A PhD project in our lab would likely test the hypothesis that the interaction between the YB-1 and Notch cancer pathways regulates radioresistance in prostate cancer cells. This project will aim: (1) To establish this interaction as a novel molecular switch to the multiple biological effects of radiation exposure in prostate cancer cells In cell culture models, the candidate would manipulate the expression of the molecular markers of these pathways and study the consequences on the radiation response of these cancer cells.
(2) To demonstrate that the detection of this interaction in patient specimens is relevant to clinical outcome in prostate cancer patients treated with radiotherapy. The candidate would collect and evaluate the expression levels of these markers in parafilm embedded formalin fixed biopsy specimens of patients treated with radiotherapy that are both in remission or in relapse.
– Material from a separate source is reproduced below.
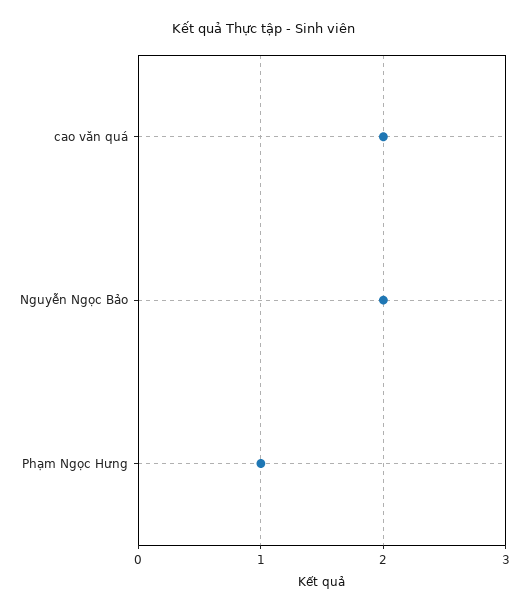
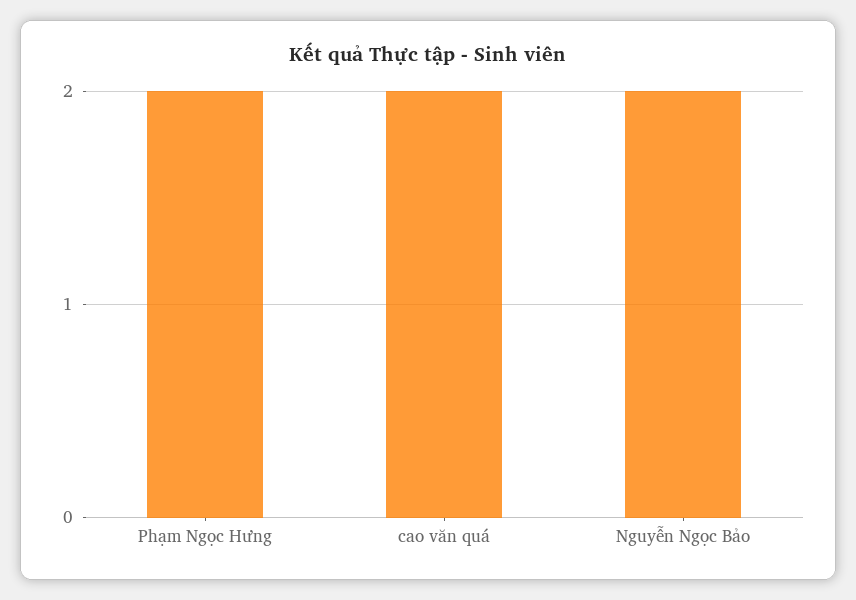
Phạm Ngọc Hưng: 1 -> 2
(3) To evaluate the ability of this interaction to affect the ability of Notch and YB-1 inhibitors to enhance the biological effects of radiation in prostate cancer In cell culture models, the candidate would examine how the manipulation of the expression of the molecular markers of these pathways affects the toxicity and radiosensitizing effects of known YB-1 and Notch inhibitors.
This PhD work addresses the limitations of the current state-of-the-art for the assessment of the utility of radiotherapy for the optimal management of prostate cancer. Considering the body of evidence for the deregulation of the Notch pathway and YB-1 in cancer, this type of work could be conducted in cancer sites other than the prostate, and in particular would be highly relevant in lung cancer. In the longer-term, this type of project will lead to the development of novel diagnostic clinical tests and guide future radiosensitising strategies with significant commercial potential.